Here in the U.S., the fine folks over at The Right Stuff are looking for several lost episodes (in 16mm) of the original 1963 ASTRO BOY series – to complete their restoration of the series for DVD. A full list of missing titles is posted on FPS.Meanwhile in Japan, researchers have found an ancient piece of anime:
The 35-millimeter, celluloid animation film consists of 50 frames stuck together with paste. It depicts a boy in a sailor suit who writes Chinese characters, “katsudo shashin” (moving picture), takes off his hat and gives a salute.
The Japanese historians believe this film strip to be over 100 years old! Read the full news report here.(Thanks to Charles Brubaker for the link)

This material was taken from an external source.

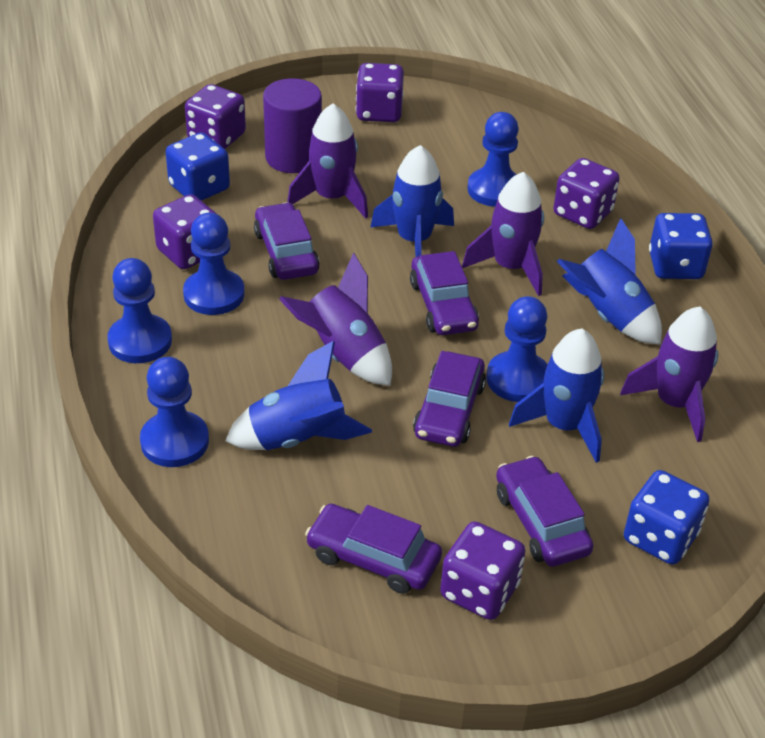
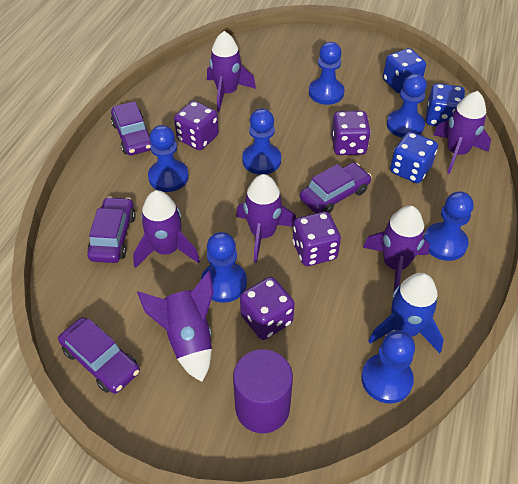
blue pawn: 5 -> 7
blue rocket: 4 -> 1
purple car: 5 -> 4
purple dice: 5 -> 4
purple rocket: 4 -> 6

If you’ve emailed me anytime in the past few weeks, chances are you haven’t received a response. Crazy book deadlines will do that. I’m trying to catch up this weekend, but there’s well north of a hundred emails that need replies so please be patient. Also, if you email me, make your subject headers clear; otherwise I’ll assume it’s spam and junk it. Don’t write vague headers like “Question” or “Hello” or the worst of all, no subject header at all. Please put Cartoon Brew, Animation Blast, or something animation-specific in the subject line. Thanks.